3. “This is a lot more feasible than solution 1 (not as risky and expensive)”

Thank you! We agree with this and have decided to focus on this solution in particular. Affordability is very important to us as we seek to find a treatment that is accessible to all people. We also agree that attempting to use stem cells is very invasive and extremely risky, not something we are totally equipped for!

Yes, but...

  1. “Unclear about the direction because the focus is just on improving rather than creating new therapies →Should you wish to continue on this path, provide greater specificity in how you will go about improving the therapies.”

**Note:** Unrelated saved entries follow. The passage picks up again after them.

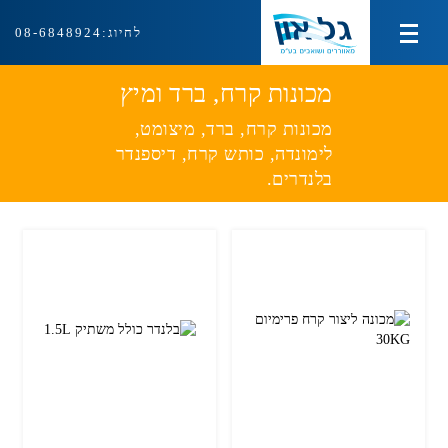
לחיוג:
08-6848924
מוצרי צינון ועירפול
מכונות קרח, ברד ומיץ
מכונות קרח, ברד, מיצומט,
מוצרי חימום
לימונדה, כותש קרח, דיספנדר
בלנדרים.
מוצרי איוורור ושאיבה
ציוד למטבח המוסדי
אודות
צור קשר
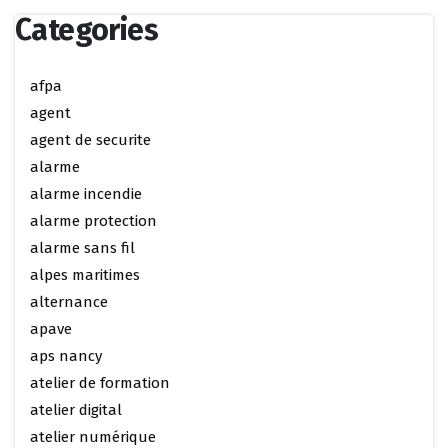
Categories
afpa
agent
agent de securite
alarme
alarme incendie
alarme protection
alarme sans fil
alpes maritimes
alternance
apave
aps nancy
atelier de formation
atelier digital
atelier numérique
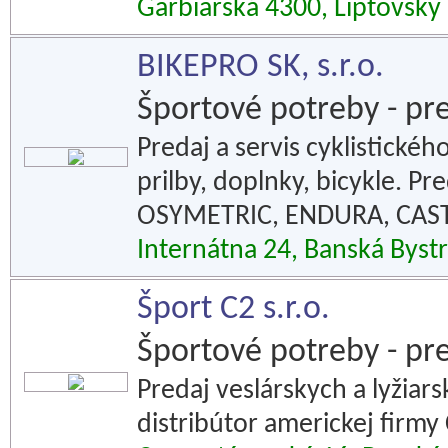
Garbiarská 4300, Liptovský
BIKEPRO SK, s.r.o.
Športové potreby - pr
Predaj a servis cyklistickéh
prilby, doplnky, bicykle. Pr
OSYMETRIC, ENDURA, CAST
Internátna 24, Banská Bystr
Šport C2 s.r.o.
Športové potreby - pr
Predaj veslárskych a lyžiar
distribútor americkej firmy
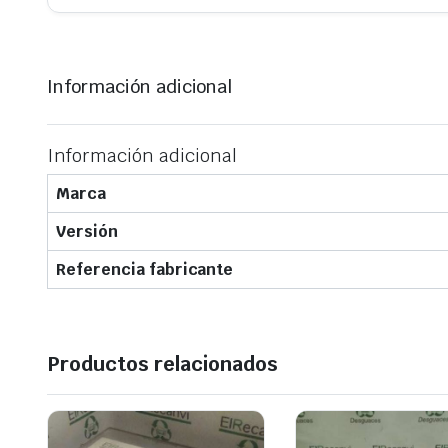
Información adicional
Información adicional
Marca
Versión
Referencia fabricante
Productos relacionados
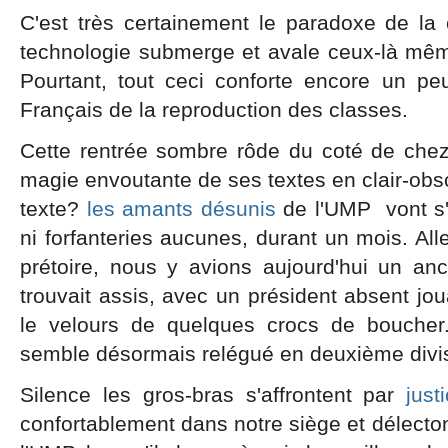
C'est très certainement le paradoxe de l
technologie submerge et avale ceux-là mêm
Pourtant, tout ceci conforte encore un p
Français de la reproduction des classes.
Cette rentrée sombre rôde du coté de che
magie envoutante de ses textes en clair-obsc
texte?
les amants désunis
de l'UMP vont s'
ni forfanteries aucunes, durant un mois. Al
prétoire, nous y avions aujourd'hui un anc
trouvait assis, avec un président absent j
le velours de quelques crocs de boucher
semble désormais relégué en deuxième divi
Silence les gros-bras s'affrontent par
just
confortablement dans notre siège et délect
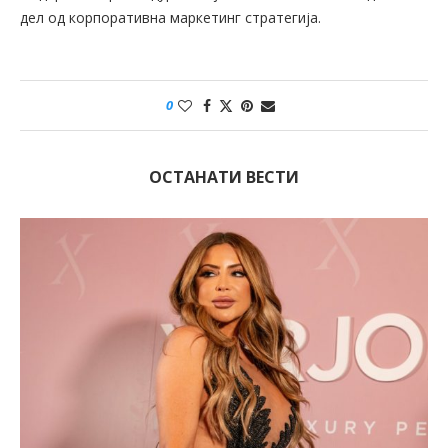
дел од корпоративна маркетинг стратегија.
0
ОСТАНАТИ ВЕСТИ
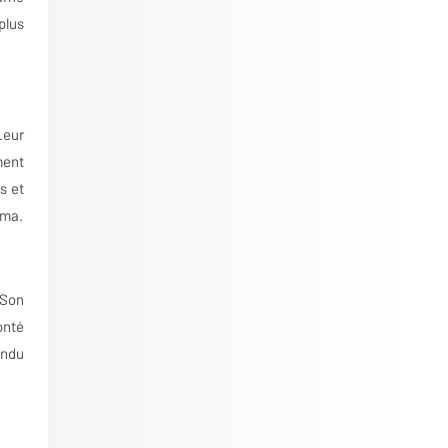
plus
Leur
ment
s et
éma.
 Son
onté
endu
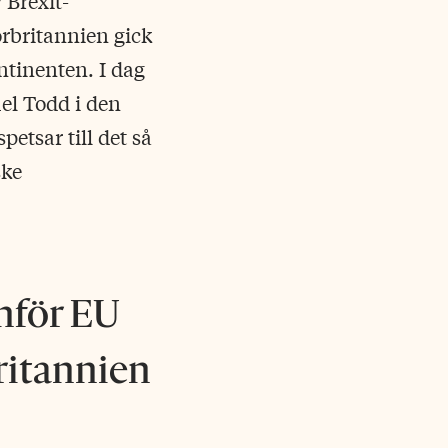
v Brexit-
orbritannien gick
ontinenten. I dag
el Todd i den
etsar till det så
ske
nför EU
ritannien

This may be true, but we are thinking about fully using technology (phone applications) which will help us reduce the cost and the time to go out to see a therapist. Also, this would solve the problem of not enough therapists that can conduct the therapy in the patient’s preferred language. While it may not be fully creative, we think this is a big step to tackle many social and environmental problems related to bilinguals with aphasia.

2. “Specify why current behavioral therapy does not work and how to improve it”

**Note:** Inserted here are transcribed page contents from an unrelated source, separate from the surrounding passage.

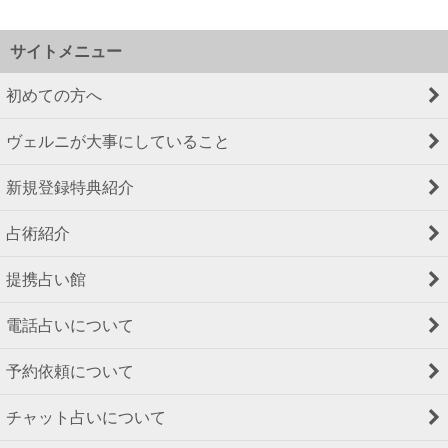
サイトメニュー
初めての方へ
ヴェルニが大事にしていること
新規登録特典紹介
占術紹介
提携占い館
電話占いについて
予約依頼について
チャット占いについて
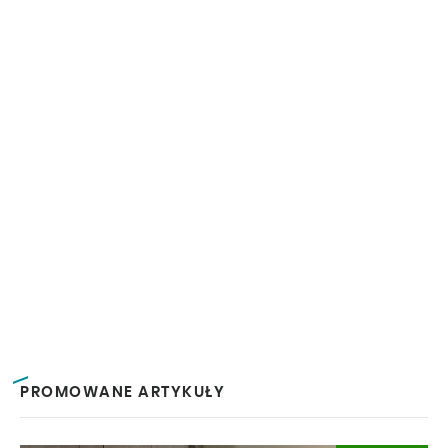
PROMOWANE ARTYKUŁY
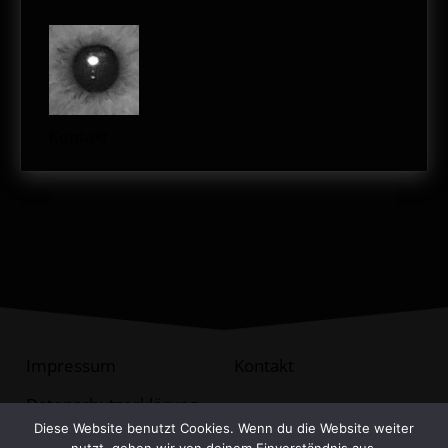
Kontakt
Impressum
Kontakt
Datenschutzerklärung
Diese Website benutzt Cookies. Wenn du die Website weiter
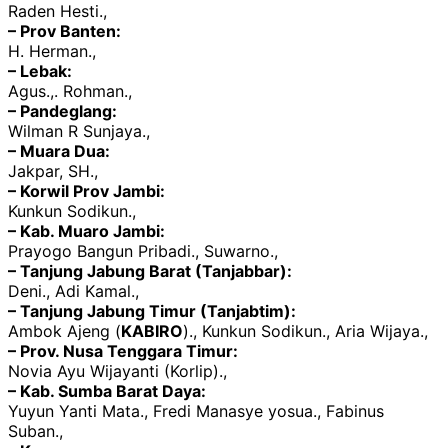
Raden Hesti.,
– Prov Banten:
H. Herman.,
– Lebak:
Agus.,. Rohman.,
– Pandeglang:
Wilman R Sunjaya.,
– Muara Dua:
Jakpar, SH.,
– Korwil Prov Jambi:
Kunkun Sodikun.,
– Kab. Muaro Jambi:
Prayogo Bangun Pribadi., Suwarno.,
– Tanjung Jabung Barat (Tanjabbar):
Deni., Adi Kamal.,
– Tanjung Jabung Timur (Tanjabtim):
Ambok Ajeng (
KABIRO
)., Kunkun Sodikun., Aria Wijaya.,
– Prov. Nusa Tenggara Timur:
Novia Ayu Wijayanti (Korlip).,
– Kab. Sumba Barat Daya:
Yuyun Yanti Mata., Fredi Manasye yosua., Fabinus
Suban.,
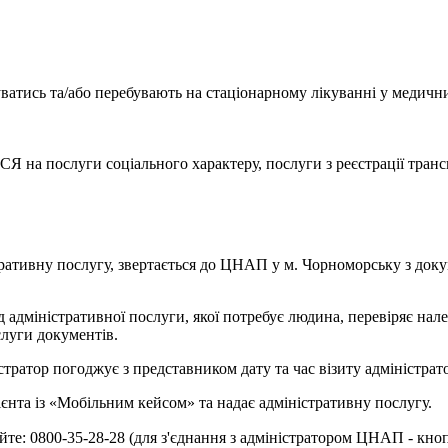
суватись та/або перебувають на стаціонарному лікуванні у медичн
 послуги соціального характеру, послуги з реєстрації транспо
ративну послугу, звертається до ЦНАП у м. Чорноморську з доку
адміністративної послуги, якої потребує людина, перевіряє належ
слуги документів.
стратор погоджує з представником дату та час візиту адміністрат
нта із «Мобільним кейсом» та надає адміністративну послугу.
е: 0800-35-28-28 (для з'єднання з адміністратором ЦНАП - кноп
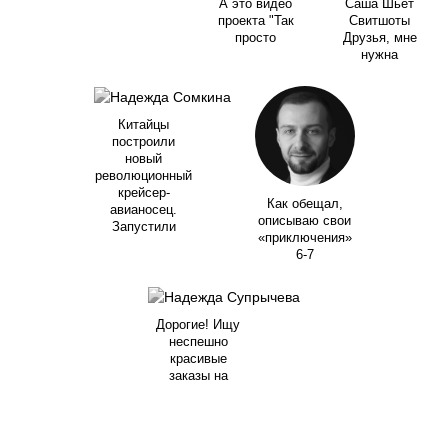
А это видео
Саша Шьет
проекта "Так
Свитшоты
просто
Друзья, мне
нужна
Китайцы
построили
новый
революционный
крейсер-
Как обещал,
авианосец.
описываю свои
Запустили
«приключения»
6-7
Дорогие! Ищу
неспешно
красивые
заказы на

Similar to our response for 2a, current therapies are somewhat effective in recuperating a good amount of lost language, but none of them are completely successful. We believe this is because none of them target visual, auditory, written, read, and comprehension aspects of learning a language, rather only visual or auditory. We believe that in combining all these aspects into one type of therapy, that is enjoyable for the patient, we could truly have a groundbreaking method of language recuperation, that is affordable and accessible.

3. "Patients may benefit more from human interaction rather than computers/robots. They may sacrifice development of interpersonal skills."

a. We agree to the point that parents may benefit more from human interaction. In fact, the reason robot/machine was adopted for education of ASD children was because of the specific features of ASD - that is, ASD patients have difficulty in engaging in social interactions.

b.   However, we think that developing software programs does have its benefits:

  1. Software programs allow consistent and repetitive learning for aphasic patients. In that aphasic patients have trouble producing language, they would need consistent and repetitive training (which human interaction may lack.).
  2. Software programs are affordable and easily-accessible. Today, over 2 million people (and this is just from the U.S. population!) are suffering from aphasia, and no fundamental cure was found yet. In that the world is growing more and more global, we think that technology can definitely play a role in tackling this huge problem.
  3. Also, we are not saying that we should get rid of human interaction - the education via robot/machine will not prevent one from having social interaction!

Going Further...

After receiving feedback from the class, we are definitely leaning towards focusing on solution 2, creating a new type of therapy that stimulates the brain. We are leaning towards this solution because we agree with feedback that it will be much more affordable and less invasive. We have decided that solution one, using stem cells to biologically cure aphasia, puts patients at extremely high risk of even further brain damage, and the treatment would vary upon each individual, as aphasia affects many different parts of the brain. We are still awaiting feedback from experts, and hope that they will agree, and further help develop our ideas for creating a therapeutic app that truly targets all activities important for learning language.